QUESTIONS ON THE MATERIAL:
A - In one to three sentences, explain why the translation announcement holds that translation should not be left to a machine.
B - Extend the announcement of The Space Alien translation, beginning after its final sentence.

SOURCE DOCUMENT:
:::
March 11, 2026

Space Alien Translation Now Available

Eugene completed a number of translations, most notably translations of the Twelve Kingdoms novels. He understood that a translation was itself an art--not something that can be left to a machine. A translation needs to capture the tone and pacing of an original--as well as its allusions, even jokes!

In the past few years, he completed translations of Ranpo Edogawa's Boy Detectives Club books.

The first translation he made, The Space Alien, is now available.  

   

INTRODUCTION

The year is 1953. The Korean War is winding down. The Cold War is heating up. In 1952, the United States tested the first hydrogen bomb. In 1954, Godzilla will stomp onto the world stage. UFOs are appearing all over the world. And in Ranpo Edogawa’s latest young adult novel, five flying saucers zoom across the skies of Tokyo.

A day after that alarming incident, a woodsman stumbles out of the forest to report the landing of an alien spacecraft in the mountains southwest of Tokyo. A month later, Ichiro Hirano’s neighbor goes missing. He then reappears as abruptly as he vanished, claiming he was kidnapped by a mysterious winged lizard creature—

The same lizard creature that is now stalking the pretty and talented sister of Ichiro’s best friend. What in the world is going on? What do the aliens want? These are the kind of questions that only master sleuth Kogoro Akechi and the Boy Detectives Club can hope to answer.
:::
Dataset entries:
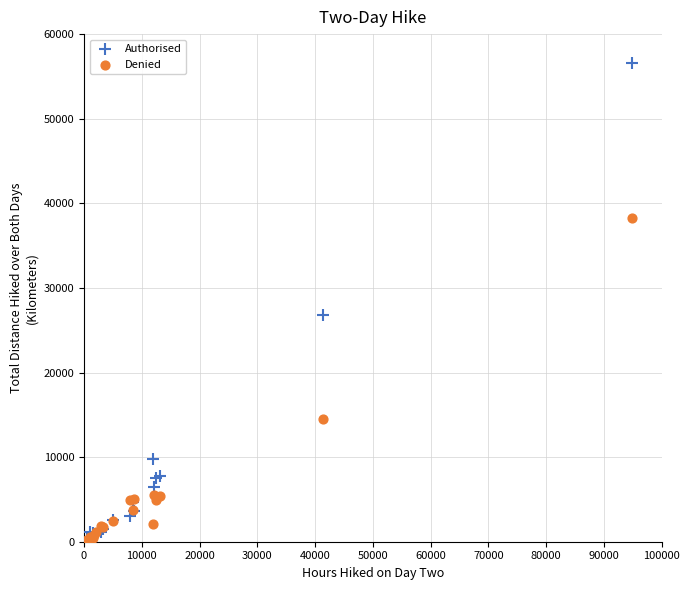

Across all series, what Y value is closest to 28362?

26840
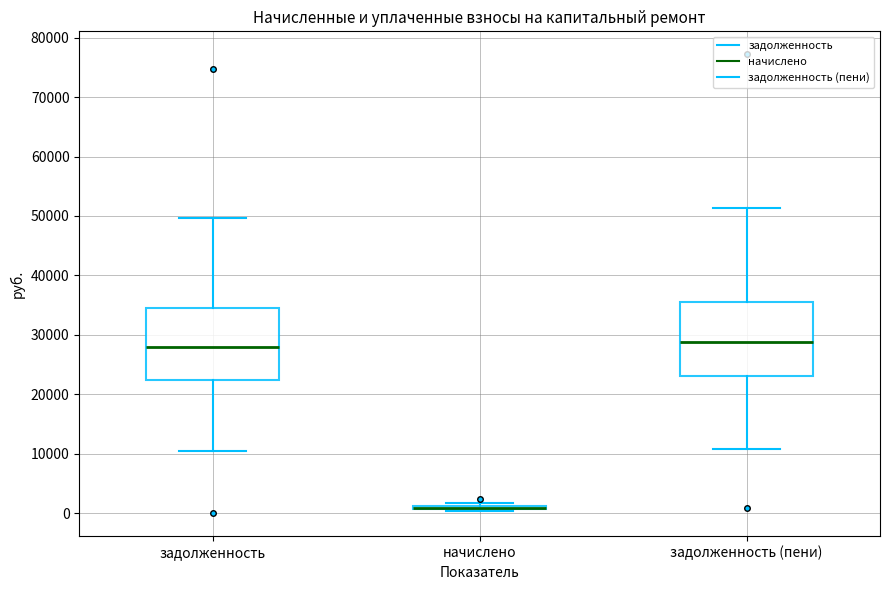

Where does the median line of the box for задолженность sit on the y-axis? The values are not printed on the chart, so give them approximately, as read against the axis.

28000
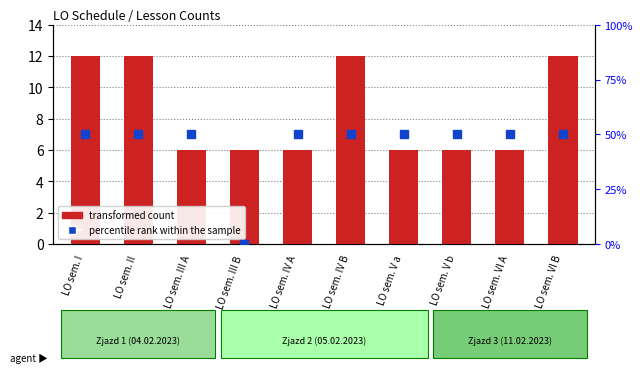

What are all the series names shown in the legend?

transformed count, percentile rank within the sample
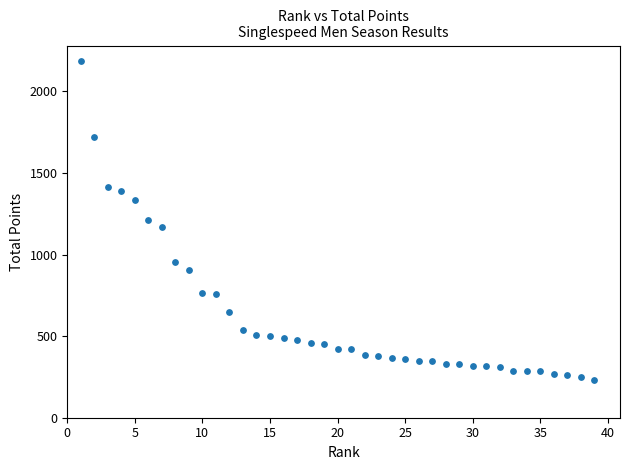

What is the range of Y values (max minus min)?

1950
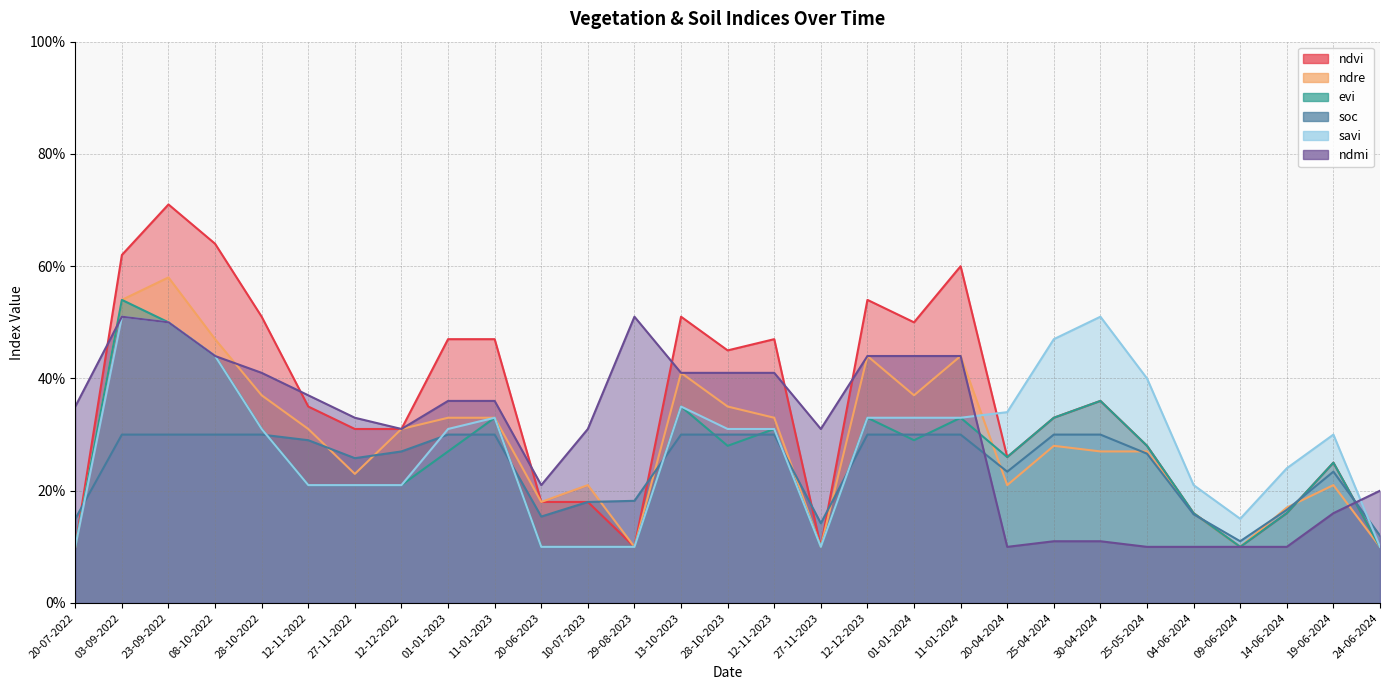

In soc, how many points are higher than both neighbors (excluding endpoints)?

1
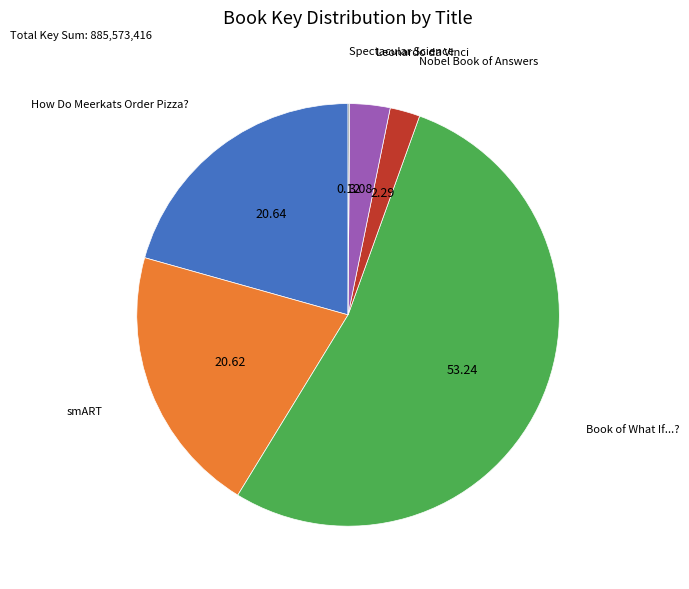

True or false: How Do Meerkats Order Pizza? accounts for 33% of the total.

False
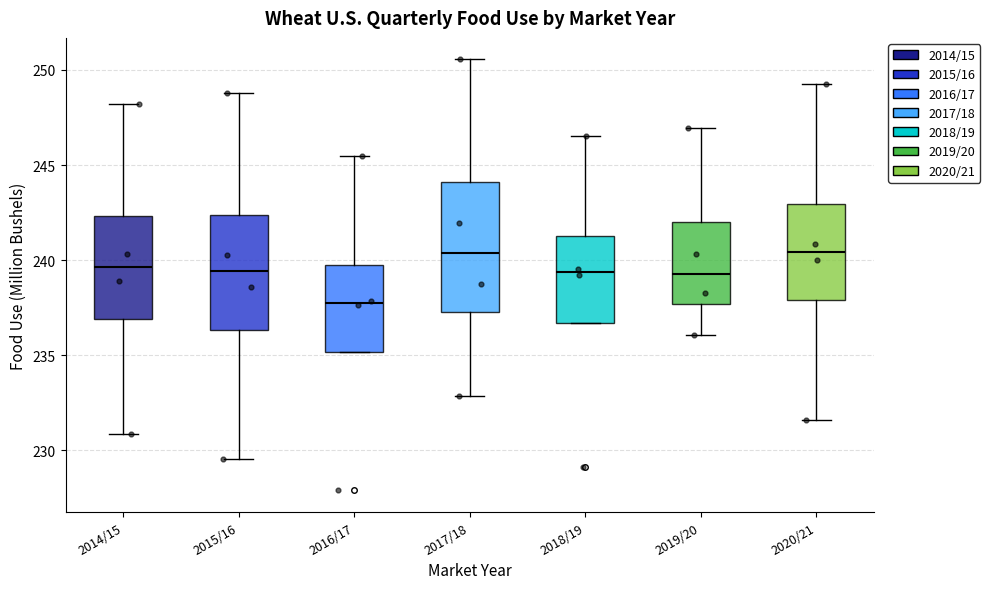

Which box has the lowest median line?

2016/17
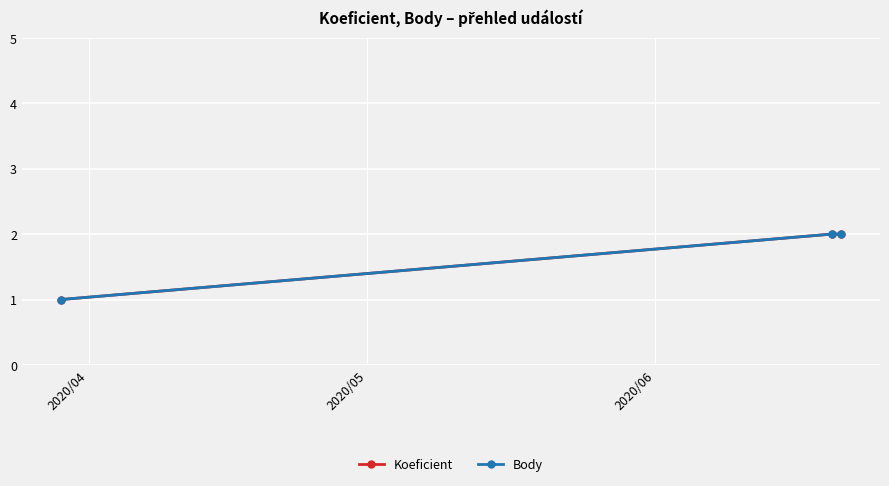

Is this an area chart (filled region under the line)?

No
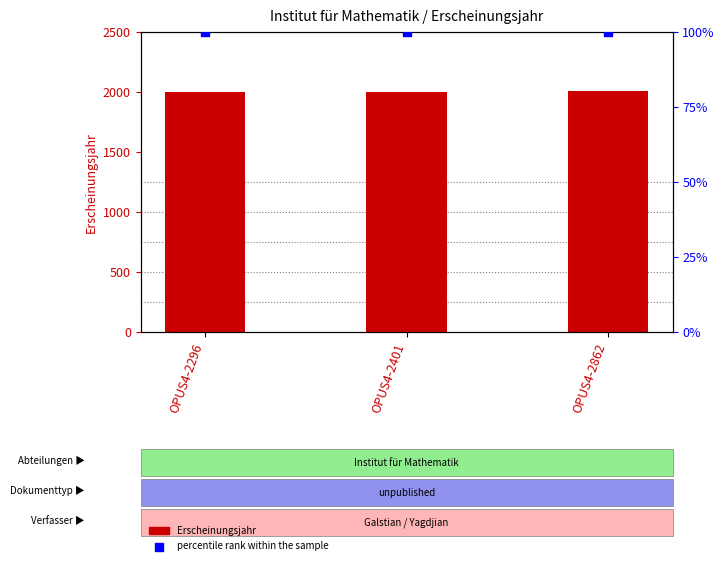

Which series reaches the minimum Y coordinate?

percentile rank within the sample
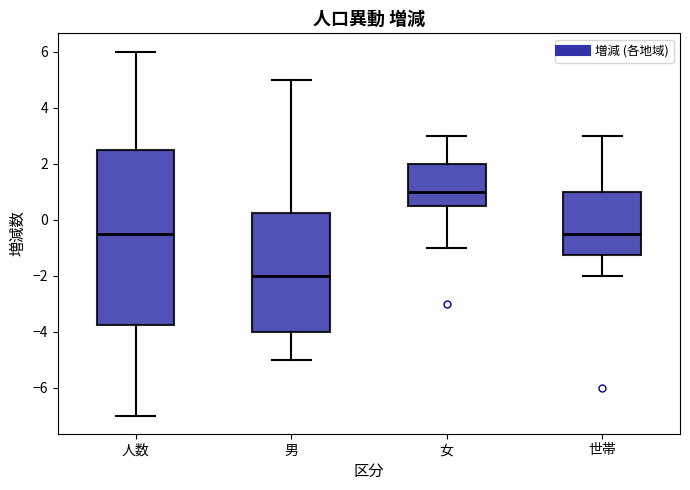

Where does the upper whisker of the box for 女 end on the y-axis? The values are not printed on the chart, so give them approximately, as read against the axis.

3.0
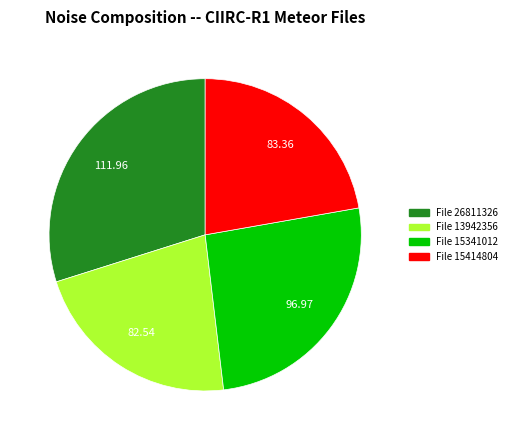

How many segments does this pie chart have?

4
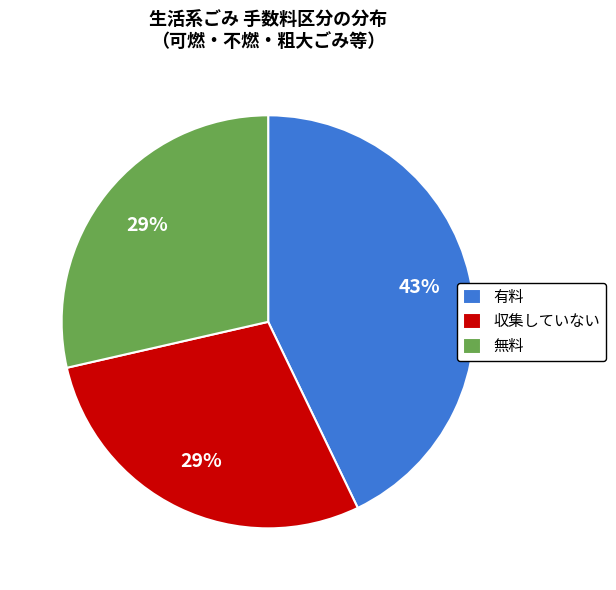

How many slices are in this pie chart?

3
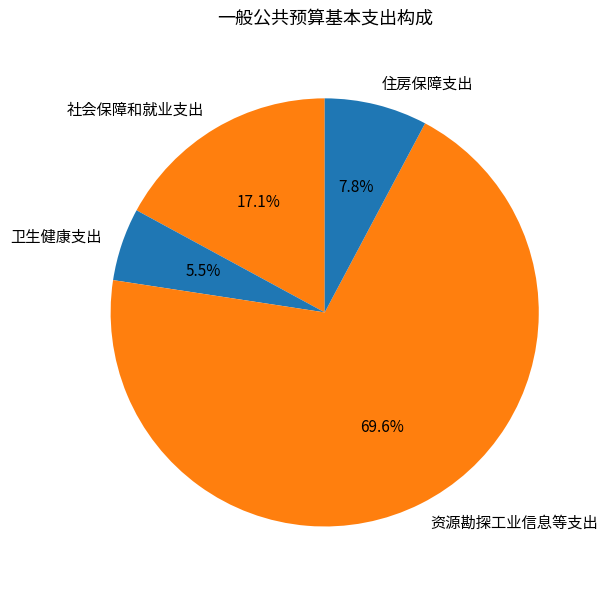

Which category has the biggest portion of the pie?

资源勘探工业信息等支出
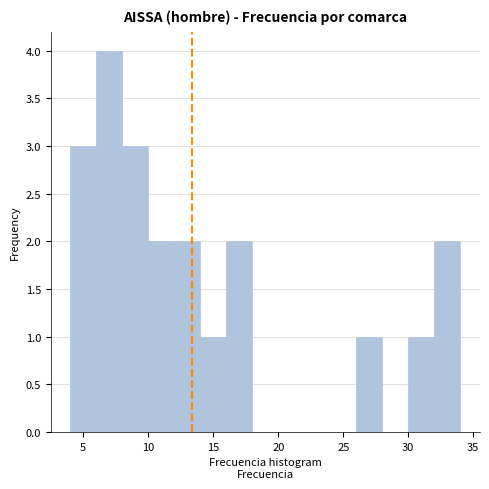

How tall is the bar that spans 14 to 16 on the x-axis? The values are not printed on the chart, so give them approximately, as read against the axis.

1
:::
ANSWER SET:
A - The announcement holds that translation is an art in itself. A translation must capture the tone and pacing of the original, as well as its allusions and even its jokes.

B -
*** 

Ranpo Edogawa is the pen name (a pun on Edgar Allan Poe) of Taro Hirai (1894–1965). He is best remembered for the Kogoro Akechi and Boy Detectives Club novels, published between 1925 and 1962. The two series regularly cross paths, the Boy Detectives acting as a kind of Baker Street Irregulars in the former and Kogoro Akechi featured as the go-to adult in the latter.

The Boy Detectives Club stories are reminiscent of the Hardy Boys books and the Scooby-Doo television series. First serialized in the young adult “pulps,” these early versions of the “light novel” are highly readable, with an emphasis on action, vivid passages, and clever but not overcomplicated plots.

The Space Alien is also part of the Fiend with Twenty Faces series, the Fiend being a master of disguise and Detective Akechi’s nemesis. Though comparisons to Moriarty spring to mind, the Fiend is more a high-minded Thomas Crown, committing elaborate crimes for the intellectual challenge and the thrill of the chase.

The relationship between Detective Akechi and the Fiend, one based on a grudging mutual respect, is thus probably closer to that between Inspector Zenigata and Arsène Lupin III, making these stories less whodunits than howdunits or whydunits.

Edogawa was an admirer of Edgar Allan Poe, Arthur Conan Doyle, and French mystery writer Maurice Leblanc (Arsène Lupin was his creation), and integrated themes and characters from their stories into his own novels.

Edogawa’s lifelong efforts as a writer and promoter of the western detective novel in Japan were well-rewarded. Police procedurals and “cozy” mystery fiction are staples of Japanese scripted television and populate the best-seller lists. The genre is hugely popular in manga and anime.

In Gosho Aoyama’s long-running Case Closed series (over 900 episodes to date), the boy detective sports the nom de plume of Conan Edogawa. Two homages in one!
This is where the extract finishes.